So I started working on a sketch today that links two ideas, and the combination is surprising.
On the one hand we have O’Regan and Noe’s take on sensorimotor correspondences. This is actually not far from a lot of Gibsonian work within Ecological Psychology. The basic idea is that in perceiving, we are skillfully engaging with the world, and that practiced and tuned action gives rise to a corresponding characteristic change in the sensory array. Gibsonians would say this is the basis of direct perception. Enaction-heads would say this is skillful coping, or some such.
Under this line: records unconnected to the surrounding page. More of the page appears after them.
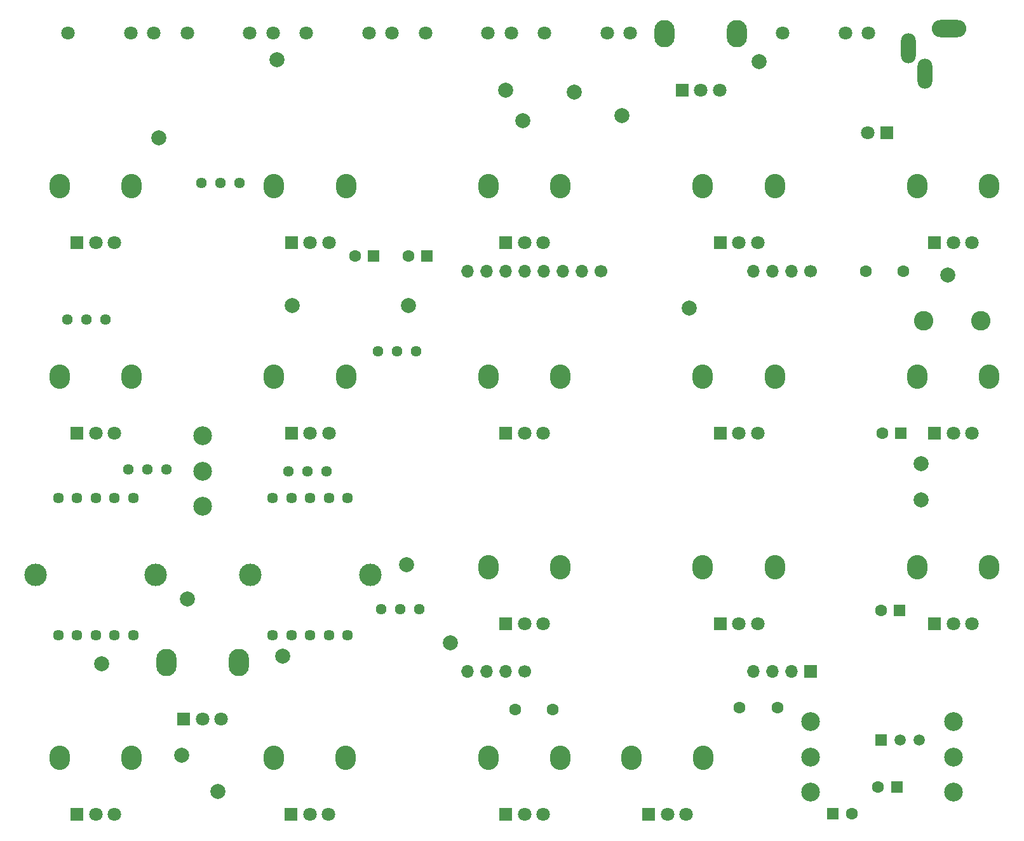
<source format=gts>
G04 #@! TF.GenerationSoftware,KiCad,Pcbnew,6.0.5+dfsg-1~bpo11+1*
G04 #@! TF.CreationDate,2022-09-17T14:34:51+00:00*
G04 #@! TF.ProjectId,micro_pico,6d696372-6f5f-4706-9963-6f2e6b696361,0.1*
G04 #@! TF.SameCoordinates,Original*
G04 #@! TF.FileFunction,Soldermask,Top*
G04 #@! TF.FilePolarity,Negative*
%FSLAX46Y46*%
G04 Gerber Fmt 4.6, Leading zero omitted, Abs format (unit mm)*
G04 Created by KiCad (PCBNEW 6.0.5+dfsg-1~bpo11+1) date 2022-09-17 14:34:51*
%MOMM*%
%LPD*%
G01*
G04 APERTURE LIST*
%ADD10C,2.500000*%
%ADD11O,4.600000X2.300000*%
%ADD12O,2.000000X4.000000*%
%ADD13O,2.720000X3.240000*%
%ADD14R,1.800000X1.800000*%
%ADD15C,1.800000*%
%ADD16C,3.000000*%
%ADD17C,1.451600*%
%ADD18O,2.720000X3.640000*%
%ADD19C,2.000000*%
%ADD20R,1.700000X1.700000*%
%ADD21O,1.700000X1.700000*%
%ADD22C,1.700000*%
%ADD23R,1.600000X1.600000*%
%ADD24C,1.600000*%
%ADD25C,1.440000*%
%ADD26C,2.600000*%
%ADD27R,1.500000X1.500000*%
%ADD28C,1.500000*%
G04 APERTURE END LIST*
D10*
X179070000Y-136780000D03*
X179070000Y-132080000D03*
X179070000Y-127380000D03*
D11*
X197584000Y-34955000D03*
D12*
X192184000Y-37575000D03*
X194334000Y-40975000D03*
D13*
X107595000Y-56010000D03*
X117195000Y-56010000D03*
D14*
X109895000Y-63510000D03*
D15*
X112395000Y-63510000D03*
X114895000Y-63510000D03*
D13*
X88620000Y-56010000D03*
X79020000Y-56010000D03*
D14*
X81320000Y-63510000D03*
D15*
X83820000Y-63510000D03*
X86320000Y-63510000D03*
X123320000Y-35560000D03*
X120220000Y-35560000D03*
X111920000Y-35560000D03*
D16*
X91820000Y-107780000D03*
X75820000Y-107780000D03*
D17*
X78820000Y-97530000D03*
X81320000Y-97530000D03*
X83820000Y-97530000D03*
X86320000Y-97530000D03*
X88820000Y-97530000D03*
X88820000Y-115830000D03*
X86320000Y-115830000D03*
X83820000Y-115830000D03*
X81320000Y-115830000D03*
X78820000Y-115830000D03*
D13*
X164745000Y-106800000D03*
X174345000Y-106800000D03*
D14*
X167045000Y-114300000D03*
D15*
X169545000Y-114300000D03*
X172045000Y-114300000D03*
D13*
X193320000Y-56010000D03*
X202920000Y-56010000D03*
D14*
X195620000Y-63510000D03*
D15*
X198120000Y-63510000D03*
X200620000Y-63510000D03*
D13*
X145770000Y-56010000D03*
X136170000Y-56010000D03*
D14*
X138470000Y-63510000D03*
D15*
X140970000Y-63510000D03*
X143470000Y-63510000D03*
D13*
X164820000Y-132210000D03*
X155220000Y-132210000D03*
D14*
X157520000Y-139710000D03*
D15*
X160020000Y-139710000D03*
X162520000Y-139710000D03*
D18*
X102867500Y-119510000D03*
X93267500Y-119510000D03*
D14*
X95567500Y-127010000D03*
D15*
X98067500Y-127010000D03*
X100567500Y-127010000D03*
D13*
X145770000Y-81400000D03*
X136170000Y-81400000D03*
D14*
X138470000Y-88900000D03*
D15*
X140970000Y-88900000D03*
X143470000Y-88900000D03*
D14*
X189230000Y-48895000D03*
D15*
X186690000Y-48895000D03*
D13*
X193320000Y-81400000D03*
X202920000Y-81400000D03*
D14*
X195620000Y-88900000D03*
D15*
X198120000Y-88900000D03*
X200620000Y-88900000D03*
X186820000Y-35560000D03*
X183720000Y-35560000D03*
X175420000Y-35560000D03*
D13*
X174345000Y-81400000D03*
X164745000Y-81400000D03*
D14*
X167045000Y-88900000D03*
D15*
X169545000Y-88900000D03*
X172045000Y-88900000D03*
D13*
X145770000Y-106800000D03*
X136170000Y-106800000D03*
D14*
X138470000Y-114300000D03*
D15*
X140970000Y-114300000D03*
X143470000Y-114300000D03*
D13*
X136170000Y-132210000D03*
X145770000Y-132210000D03*
D14*
X138470000Y-139710000D03*
D15*
X140970000Y-139710000D03*
X143470000Y-139710000D03*
D13*
X88620000Y-132200000D03*
X79020000Y-132200000D03*
D14*
X81320000Y-139700000D03*
D15*
X83820000Y-139700000D03*
X86320000Y-139700000D03*
D13*
X202920000Y-106810000D03*
X193320000Y-106810000D03*
D14*
X195620000Y-114310000D03*
D15*
X198120000Y-114310000D03*
X200620000Y-114310000D03*
D10*
X198120000Y-136780000D03*
X198120000Y-132080000D03*
X198120000Y-127380000D03*
D15*
X155070000Y-35560000D03*
X151970000Y-35560000D03*
X143670000Y-35560000D03*
X91570000Y-35560000D03*
X88470000Y-35560000D03*
X80170000Y-35560000D03*
D18*
X159665000Y-35680000D03*
X169265000Y-35680000D03*
D14*
X161965000Y-43180000D03*
D15*
X164465000Y-43180000D03*
X166965000Y-43180000D03*
D10*
X98107500Y-98680000D03*
X98107500Y-93980000D03*
X98107500Y-89280000D03*
D16*
X120395000Y-107780000D03*
X104395000Y-107780000D03*
D17*
X107395000Y-97530000D03*
X109895000Y-97530000D03*
X112395000Y-97530000D03*
X114895000Y-97530000D03*
X117395000Y-97530000D03*
X117395000Y-115830000D03*
X114895000Y-115830000D03*
X112395000Y-115830000D03*
X109895000Y-115830000D03*
X107395000Y-115830000D03*
D15*
X139195000Y-35560000D03*
X136095000Y-35560000D03*
X127795000Y-35560000D03*
D13*
X117155000Y-132200000D03*
X107555000Y-132200000D03*
D14*
X109855000Y-139700000D03*
D15*
X112355000Y-139700000D03*
X114855000Y-139700000D03*
X107445000Y-35560000D03*
X104345000Y-35560000D03*
X96045000Y-35560000D03*
D13*
X107595000Y-81410000D03*
X117195000Y-81410000D03*
D14*
X109895000Y-88910000D03*
D15*
X112395000Y-88910000D03*
X114895000Y-88910000D03*
D13*
X164745000Y-56010000D03*
X174345000Y-56010000D03*
D14*
X167045000Y-63510000D03*
D15*
X169545000Y-63510000D03*
X172045000Y-63510000D03*
D13*
X88620000Y-81410000D03*
X79020000Y-81410000D03*
D14*
X81320000Y-88910000D03*
D15*
X83820000Y-88910000D03*
X86320000Y-88910000D03*
D19*
X140716000Y-47244000D03*
D20*
X179070000Y-120650000D03*
D21*
X176530000Y-120650000D03*
X173990000Y-120650000D03*
X171450000Y-120650000D03*
D22*
X140970000Y-120650000D03*
D21*
X138430000Y-120650000D03*
X135890000Y-120650000D03*
X133350000Y-120650000D03*
X133350000Y-67310000D03*
X135890000Y-67310000D03*
X138430000Y-67310000D03*
X140970000Y-67310000D03*
X143510000Y-67310000D03*
X146050000Y-67310000D03*
X148590000Y-67310000D03*
D22*
X151130000Y-67310000D03*
D21*
X171450000Y-67310000D03*
X173990000Y-67310000D03*
X176530000Y-67310000D03*
D22*
X179070000Y-67310000D03*
D19*
X108712000Y-118618000D03*
D23*
X127976000Y-65278000D03*
D24*
X125476000Y-65278000D03*
D25*
X85150800Y-73787000D03*
X82610800Y-73787000D03*
X80070800Y-73787000D03*
D23*
X190971180Y-112572800D03*
D24*
X188471180Y-112572800D03*
D19*
X138430000Y-43180000D03*
X125476000Y-71882000D03*
X197358000Y-67818000D03*
D24*
X186465200Y-67360800D03*
X191465200Y-67360800D03*
D19*
X96012000Y-110998000D03*
X100076000Y-136652000D03*
X107950000Y-39116000D03*
X84582000Y-119634000D03*
D26*
X194183000Y-73914000D03*
X201803000Y-73914000D03*
D23*
X182104021Y-139598400D03*
D24*
X184604021Y-139598400D03*
X144740000Y-125730000D03*
X139740000Y-125730000D03*
D19*
X131064000Y-116840000D03*
X162941000Y-72263000D03*
X92202000Y-49530000D03*
X147574000Y-43434000D03*
X172212000Y-39370000D03*
D27*
X188468000Y-129794000D03*
D28*
X191008000Y-129794000D03*
X193548000Y-129794000D03*
D23*
X190615580Y-136093200D03*
D24*
X188115580Y-136093200D03*
D19*
X153924000Y-46558200D03*
D25*
X126492000Y-77978000D03*
X123952000Y-77978000D03*
X121412000Y-77978000D03*
D19*
X193802000Y-92964000D03*
D23*
X120864000Y-65278000D03*
D24*
X118364000Y-65278000D03*
D19*
X95250000Y-131826000D03*
D23*
X191135000Y-88900000D03*
D24*
X188635000Y-88900000D03*
D25*
X93218000Y-93726000D03*
X90678000Y-93726000D03*
X88138000Y-93726000D03*
X103007000Y-55549800D03*
X100467000Y-55549800D03*
X97927000Y-55549800D03*
X114554000Y-93980000D03*
X112014000Y-93980000D03*
X109474000Y-93980000D03*
D19*
X193802000Y-97790000D03*
D24*
X169661200Y-125476000D03*
X174661200Y-125476000D03*
D19*
X109982000Y-71882000D03*
X125222000Y-106426000D03*
D25*
X126933800Y-112395000D03*
X124393800Y-112395000D03*
X121853800Y-112395000D03*
M02*

</source>
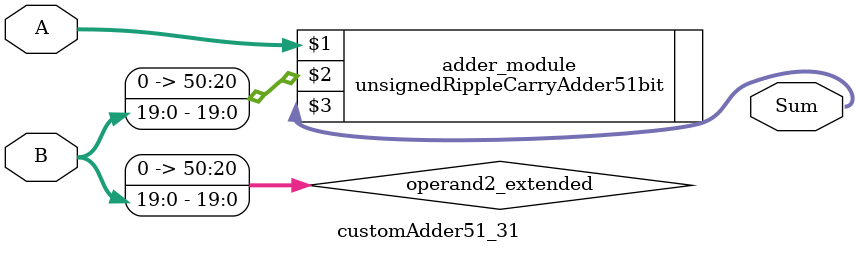
<source format=v>
module customAdder51_31(
                        input [50 : 0] A,
                        input [19 : 0] B,
                        
                        output [51 : 0] Sum
                );

        wire [50 : 0] operand2_extended;
        
        assign operand2_extended =  {31'b0, B};
        
        unsignedRippleCarryAdder51bit adder_module(
            A,
            operand2_extended,
            Sum
        );
        
        endmodule
        
</source>
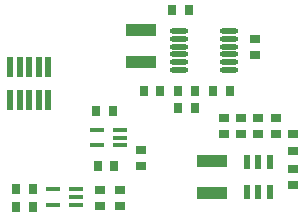
<source format=gtp>
G04*
G04 #@! TF.GenerationSoftware,Altium Limited,Altium Designer,19.1.5 (86)*
G04*
G04 Layer_Color=8421504*
%FSLAX25Y25*%
%MOIN*%
G70*
G01*
G75*
%ADD15R,0.04528X0.01575*%
%ADD16R,0.03543X0.03150*%
%ADD17R,0.03150X0.03543*%
%ADD18R,0.02362X0.04921*%
%ADD19O,0.06299X0.01772*%
%ADD20R,0.10236X0.04331*%
%ADD21R,0.02000X0.07000*%
D15*
X84842Y8465D02*
D03*
Y11024D02*
D03*
Y13583D02*
D03*
X77362D02*
D03*
Y8465D02*
D03*
X99410Y28150D02*
D03*
Y30709D02*
D03*
Y33268D02*
D03*
X91929D02*
D03*
Y28150D02*
D03*
D16*
X92913Y7874D02*
D03*
Y13386D02*
D03*
X99606Y13386D02*
D03*
Y7874D02*
D03*
X144488Y58268D02*
D03*
Y63779D02*
D03*
X106693Y26772D02*
D03*
Y21260D02*
D03*
X157086Y26379D02*
D03*
Y31890D02*
D03*
Y14961D02*
D03*
Y20473D02*
D03*
X134252Y37402D02*
D03*
Y31890D02*
D03*
X139764Y37402D02*
D03*
Y31890D02*
D03*
X151574Y37403D02*
D03*
Y31891D02*
D03*
X145669Y37402D02*
D03*
Y31890D02*
D03*
D17*
X70472Y7480D02*
D03*
X64961D02*
D03*
X64961Y13780D02*
D03*
X70473D02*
D03*
X124409Y46457D02*
D03*
X118898D02*
D03*
X136221D02*
D03*
X130709D02*
D03*
X122441Y73228D02*
D03*
X116929D02*
D03*
X124409Y40551D02*
D03*
X118898D02*
D03*
X107480Y46457D02*
D03*
X112992D02*
D03*
X97638Y21260D02*
D03*
X92126D02*
D03*
X97244Y39764D02*
D03*
X91732D02*
D03*
D18*
X141929Y12795D02*
D03*
X145669D02*
D03*
X149409D02*
D03*
Y22638D02*
D03*
X145669D02*
D03*
X141929D02*
D03*
D19*
X136024Y53445D02*
D03*
Y56004D02*
D03*
Y58563D02*
D03*
Y61122D02*
D03*
Y63681D02*
D03*
Y66240D02*
D03*
X119095Y53445D02*
D03*
Y56004D02*
D03*
Y58563D02*
D03*
Y61122D02*
D03*
Y63681D02*
D03*
Y66240D02*
D03*
D20*
X106693Y56102D02*
D03*
Y66732D02*
D03*
X130315Y23032D02*
D03*
Y12402D02*
D03*
D21*
X75591Y54319D02*
D03*
Y43319D02*
D03*
X72441Y54319D02*
D03*
Y43319D02*
D03*
X69291Y54319D02*
D03*
Y43319D02*
D03*
X66141Y54319D02*
D03*
Y43319D02*
D03*
X62991Y54319D02*
D03*
Y43319D02*
D03*
M02*

</source>
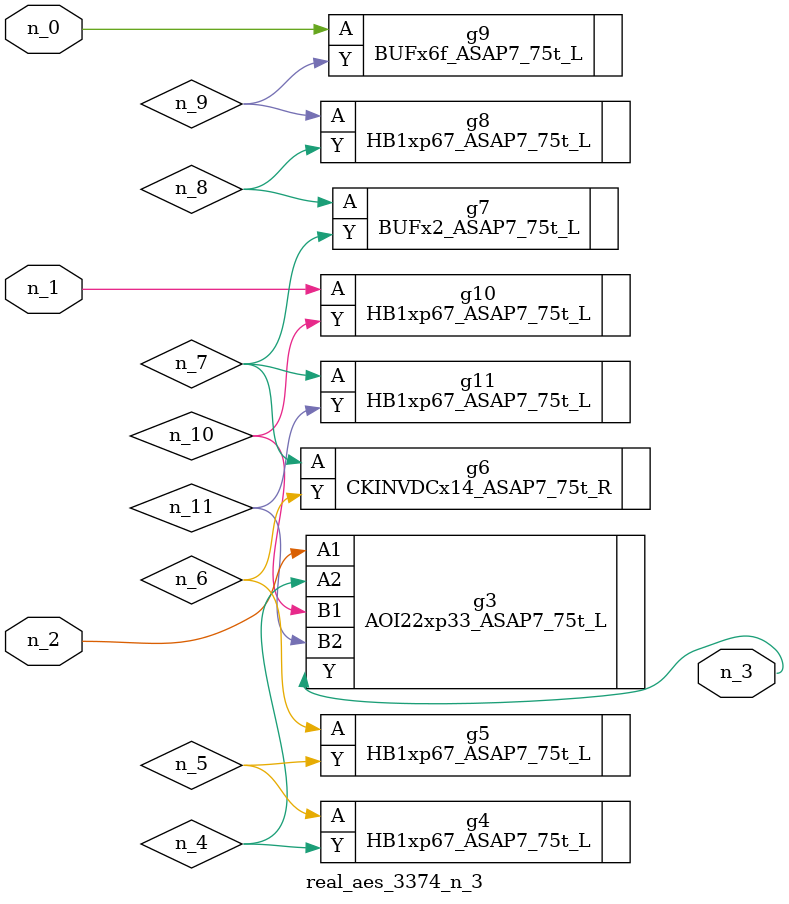
<source format=v>
module real_aes_3374_n_3 (n_0, n_2, n_1, n_3);
input n_0;
input n_2;
input n_1;
output n_3;
wire n_4;
wire n_5;
wire n_7;
wire n_8;
wire n_6;
wire n_9;
wire n_10;
wire n_11;
BUFx6f_ASAP7_75t_L g9 ( .A(n_0), .Y(n_9) );
HB1xp67_ASAP7_75t_L g10 ( .A(n_1), .Y(n_10) );
AOI22xp33_ASAP7_75t_L g3 ( .A1(n_2), .A2(n_4), .B1(n_10), .B2(n_11), .Y(n_3) );
HB1xp67_ASAP7_75t_L g4 ( .A(n_5), .Y(n_4) );
HB1xp67_ASAP7_75t_L g5 ( .A(n_6), .Y(n_5) );
CKINVDCx14_ASAP7_75t_R g6 ( .A(n_7), .Y(n_6) );
HB1xp67_ASAP7_75t_L g11 ( .A(n_7), .Y(n_11) );
BUFx2_ASAP7_75t_L g7 ( .A(n_8), .Y(n_7) );
HB1xp67_ASAP7_75t_L g8 ( .A(n_9), .Y(n_8) );
endmodule
</source>
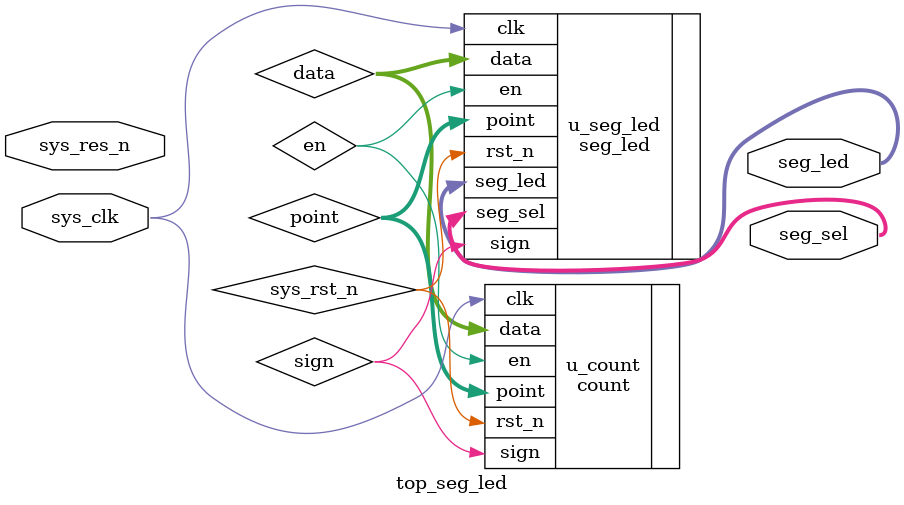
<source format=v>
module top_seg_led(
	input					sys_clk,				//系统时钟
	input					sys_res_n,			//系统复位
	
	output	[5:0]		seg_sel,				//数码管位选信号
	output	[7:0]		seg_led				//数码管段选信号
);

// wire define
wire		[19:0]		data;					//数码管显示的数值
wire     [ 5:0]		point;				//数码管小数点的位置
wire						en;					//数码管显示使能信号
wire						sign;					//数码管显示数据的符号位

//*****************************************************************				
// 									main code
//*****************************************************************

//计数器模块，产生数码管需要显示的数据
count u_count(
	.clk			(sys_clk  ),				//时钟信号
	.rst_n		(sys_rst_n),				//复位信号
	
	.data			(data		 ),				//6位数码管要显示的数值
	.point		(point	 ),				//小数点具体显示的位置，高电平有效
	.en 			(en		 ),				//数码管使能信号
	.sign			(sign		 )					//符号位
);

//数码管动态显示模块
seg_led u_seg_led(
	.clk			(sys_clk  ),				//时钟信号
	.rst_n		(sys_rst_n),				//复位信号
	
	.data			(data		 ),				//6位数码管要显示的数值
	.point		(point	 ),				//小数点具体显示的位置，高电平有效
	.en 			(en		 ),				//数码管使能信号
	.sign			(sign		 ),				//符号位，高电平显示负号
	
	.seg_sel		(seg_sel  ),				//位选
	.seg_led		(seg_led  )					//段选
);

endmodule

</source>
On the other hand, we have the peculiar issue of sensorimotor synchronization, perhaps best illustrated by a group of people dancing or beating drums together. In the scientific literature, this has withered to a laboratory situation in which people tap in time to a metronome. (The horror, the horror.) This is a singularly human achievement, the very odd animal counterexample notwithstanding (yes, Snowball, I’m looking at you and the Gelada baboons). A fuller account of the basis for sensorimotor synchronization would help us enormously. It may underpin a burgeoning theory of memes; it speaks to Gibson’s intuition that the nervous system displays resonant properties; it fits with a range of specific situations, from air guitar to stuttering. All can be described, in some fuzzy essence, with a conceptually simple model in which two processes enter into a coupled form of synergy which looks like resonance within and among coupled systems with many degrees of freedom.